Mike Smith will be starting his third straight game Wednesday, as the Bolts play the Rangers. Tampa is playing well of late and the team could be getting Simon Gagne back in their lineups as soon as Wednesday. This goalie situation remains volatile and we don't see a clear-cut favorite emerging whereby they would suddenly receive 70 or 80 percent of the starts in net. Realistically, neither Smith nor Dan Ellis should be considered as anything more than a No. 3 or No. 4 roto goalie.

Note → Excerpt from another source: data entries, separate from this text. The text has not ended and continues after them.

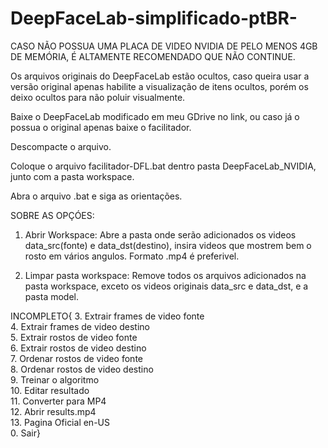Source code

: # DeepFaceLab-simplificado-ptBR-

CASO NÃO POSSUA UMA PLACA DE VIDEO NVIDIA DE PELO MENOS 4GB DE MEMÓRIA, É ALTAMENTE RECOMENDADO QUE NÃO CONTINUE.

Os arquivos originais do DeepFaceLab estão ocultos, caso queira usar a versão original apenas habilite a visualização de itens ocultos, porém os deixo ocultos para não poluir visualmente. 

Baixe o DeepFaceLab modificado em meu GDrive no link, ou caso já o possua o original apenas baixe o facilitador.

Descompacte o arquivo.
 
Coloque o arquivo facilitador-DFL.bat dentro pasta DeepFaceLab_NVIDIA, junto com a pasta workspace.

Abra o arquivo .bat e siga as orientações.

SOBRE AS OPÇÓES:

1.  Abrir Workspace: 
Abre a pasta onde serão adicionados os videos data_src(fonte) e data_dst(destino), insira videos que mostrem bem o rosto em vários angulos. Formato .mp4 é preferivel.

2.  Limpar pasta workspace:
Remove todos os arquivos adicionados na pasta workspace, exceto os videos originais data_src e data_dst, e a pasta model.

INCOMPLETO{
3.  Extrair frames de video fonte    
4.  Extrair frames de video destino  
5.  Extrair rostos de video fonte    
6.  Extrair rostos de video destino  
7.  Ordenar rostos de video fonte    
8.  Ordenar rostos de video destino  
9.  Treinar o algoritmo              
10. Editar resultado                 
11. Converter para MP4               
12. Abrir results.mp4                
13. Pagina Oficial en-US             
0. Sair}                             


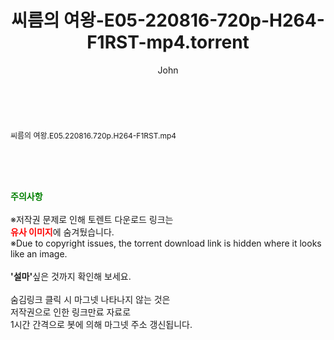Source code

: ﻿---
layout: post
title:  "씨름의 여왕-E05-220816-720p-H264-F1RST-mp4.torrent"
author: John
categories: [ 방송/음악 ]
tags: [  ]
image:  
description: "씨름의 여왕-E05-220816-720p-H264-F1RST-mp4 torrent 정보 공유"
toc: true
toc_sticky: true
---

<br>
<div class="view-img">
<a class="view_image" href="http://torrentmobile61.com/bbs/view_image.php?fn=%2Fdata%2Ffile%2Fmusic%2F1040166563_RsJLgNv9_232d5fe287fc1b5f16aa311acfdd76dd31a2014a.jpg" target="_blank"><img alt="" class="img-tag" content="http://torrentmobile61.com/data/file/music/1040166563_RsJLgNv9_232d5fe287fc1b5f16aa311acfdd76dd31a2014a.jpg" itemprop="image" src="http://torrentmobile61.com/data/file/music/thumb-1040166563_RsJLgNv9_232d5fe287fc1b5f16aa311acfdd76dd31a2014a_835x2212.jpg"/></a></div><div class="view-content" itemprop="description">
<p><span style="font-size:12px;">씨름의 여왕.E05.220816.720p.H264-F1RST.mp4</span> </p> </div>
    
<br><br><br>
<p data-ke-size="size16"><b><span style="color: green;">주의사항</span></b><br /><br />※저작권 문제로 인해 토렌트 다운로드 링크는<br /><b><span style="color: red;">유사 이미지</span></b>에 숨겨뒀습니다.<br />※Due to copyright issues, the torrent download link is hidden where it looks like an image.<br /><br /><b>'설마'</b>싶은 것까지 확인해 보세요.<br /><br />숨김링크 클릭 시 마그넷 나타나지 않는 것은<br />저작권으로 인한 링크만료 자료로<br />1시간 간격으로 봇에 의해 마그넷 주소 갱신됩니다.</p>
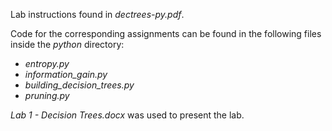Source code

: Lab instructions found in *dectrees-py.pdf*.

Code for the corresponding assignments can be found in the following files inside the *python* directory:
- *entropy.py*
- *information_gain.py*
- *building_decision_trees.py*
- *pruning.py*

*Lab 1 - Decision Trees.docx* was used to present the lab.
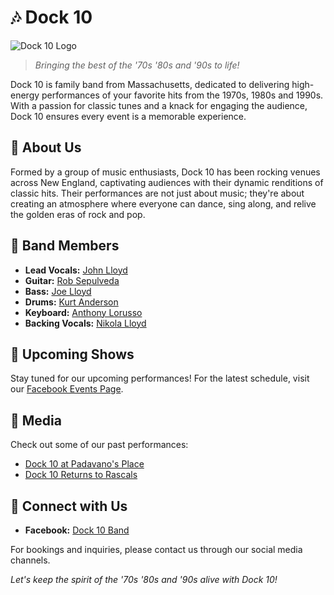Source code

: # 🎶 Dock 10

![Dock 10 Logo](/images/Dock_10_Logo.png)

> *Bringing the best of the '70s '80s and '90s to life!*

Dock 10 is family band from Massachusetts, dedicated to delivering high-energy performances of your favorite hits from the 1970s, 1980s and 1990s. With a passion for classic tunes and a knack for engaging the audience, Dock 10 ensures every event is a memorable experience.

## 🎤 About Us

Formed by a group of music enthusiasts, Dock 10 has been rocking venues across New England, captivating audiences with their dynamic renditions of classic hits. Their performances are not just about music; they're about creating an atmosphere where everyone can dance, sing along, and relive the golden eras of rock and pop.

## 🎸 Band Members

- **Lead Vocals:** [John Lloyd](/blog/John)
- **Guitar:** [Rob Sepulveda](/blog/Rob)
- **Bass:** [Joe Lloyd](/blog/Joe)
- **Drums:** [Kurt Anderson](/blog/Kurt)
- **Keyboard:** [Anthony Lorusso](/blog/Anthony)
- **Backing Vocals:** [Nikola Lloyd](/blog/Nikola)

## 📅 Upcoming Shows

Stay tuned for our upcoming performances! For the latest schedule, visit our [Facebook Events Page](https://www.facebook.com/Dock10Band/events).

## 📸 Media

Check out some of our past performances:

- [Dock 10 at Padavano's Place](https://www.facebook.com/Dock10Band/videos/bye-bye-love-dock-10-padavanos-place-31718/2013505055603647/)
- [Dock 10 Returns to Rascals](https://www.facebook.com/Dock10Band/videos/dock-10-returns-to-rascals/276248507603768/)

## 📱 Connect with Us

- **Facebook:** [Dock 10 Band](https://www.facebook.com/Dock10Band/)

For bookings and inquiries, please contact us through our social media channels.

*Let's keep the spirit of the '70s '80s and '90s alive with Dock 10!*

Jonas Gustavsson will start his seventh straight game on Thursday when the Oilers invade Toronto. Gustavsson has performed admirably over that six-game span with a scintillating 2.33 GAA. However, he's allowed 10 goals in his last three starts: a 3.33 GAA. Jean-Sebastien Giguere (groin) could be back as early as Saturday when the Bruins pay a visit. The main problem with owning a Toronto goalie this season is that the margin for victory is thinner than a runway model, as the Buds have bagged just 51 goals in 23 games - a mere 2.22 goals scored per game. They have scored three goals or more in a game just seven times over their past 20 games played.
Semyon Varlamov is back with a vengeance. Varlamov is 3-0 since his return and he allowed a total of just four goals in that trio of games. Michal Neuvirth owners have to be somewhat nervous, as Varlamov will make his fourth straight start Wednesday at St. Louis. This will revert back to a time-share once Varlamov loses a game (or two).

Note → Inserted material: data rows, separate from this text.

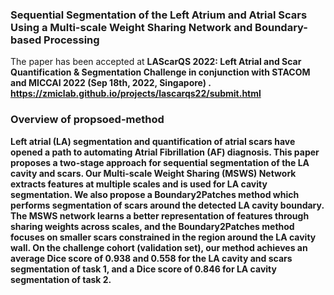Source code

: ### Sequential Segmentation of the Left Atrium and Atrial Scars Using a Multi-scale Weight Sharing Network and Boundary-based Processing
The paper has been accepted at <b> LAScarQS 2022: Left Atrial and Scar Quantification & Segmentation Challenge
in conjunction with STACOM and MICCAI 2022 (Sep 18th, 2022, Singapore) <b>.
  https://zmiclab.github.io/projects/lascarqs22/submit.html
  
  ### Overview of propsoed-method
  
  Left atrial (LA) segmentation and quantification of atrial
scars have opened a path to automating Atrial Fibrillation (AF) diagnosis. This paper proposes a two-stage approach for sequential segmentation of the LA cavity and scars. Our Multi-scale Weight Sharing (MSWS) Network extracts features at multiple scales and is used for LA cavity segmentation. We also propose a Boundary2Patches method which performs segmentation of scars around the detected LA cavity boundary. The MSWS network learns a better representation of features through sharing weights across scales, and the Boundary2Patches method focuses on smaller scars constrained in the region around the LA cavity wall. On the challenge cohort (validation set), our method achieves an average Dice score of 0.938 and 0.558 for the LA cavity and scars segmentation of task 1, and a Dice score of 0.846 for LA cavity segmentation of task 2.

It's somewhat ironic that we mentioned in last week's column that the Caps needed another top-four defenseman if they were going to truly compete for the Stanley Cup this season, then they went and traded Tomas Fleischmann to Colorado for stay-at-home D-man Scott Hannan. Hannan is a solid defender but we're not sure if he's the solution. While the Caps obviously need a healthy Mike Green to win in the playoffs it will also be imperative that Tom Poti is healthy come springtime. Poti has been in and out of the lineup for much of the season. It's not by coincidence that the team will be carrying eight defensemen on the roster for at least the near future.
Pat Burns R.I.P.:
Hockey lost a true character and winner when Pat Burns passed away recently. Not only did Burns coach half of the NHL's Original Six teams (Boston, Montreal, Toronto), he also coached the Devils to a Stanley Cup championship. I can remember him as far back as 1985 when I first saw him coach in the Quebec Major Junior league. He coached the Hull Olympiques (now the Gatineau Olympiques). Playing in the tiny Robert Guertin Arena in Hull, just across the bridge from Ottawa, the Olympiques were a highly entertaining team to watch. They played with passion and skill and they were tough, just like Burns - a former Hull cop. He coached many Olympiques that would later make the NHL including Hall of Famer Luc Robitaille (55 goals/148 points in 64 games for Hull in '85), Benoit Brunet, Martin Gelinas, Stephane Quintal, Sylvain Cote, Stephane Matteau (scored two game-winning goals for the Rangers in the 1994 Eastern Conference finals against New Jersey, each goal was scored in double-overtime), Cam Russell and even Andre "Red Light" Racicot.
I lived in Toronto during the 1990's and witnessed perhaps Burns' greatest coaching job. During the 1993 NHL playoffs Burns and the Leafs electrified the city with their run to the semi-finals. I was fortunate enough to attend three of the four home games that Toronto played during that series. That team personified Burns, especially Doug Gilmour and Wendel Clark. Burns coached with his heart and he was never afraid to speak his mind. One wonders if he could have survived coaching in the overly politically correct world we now live in.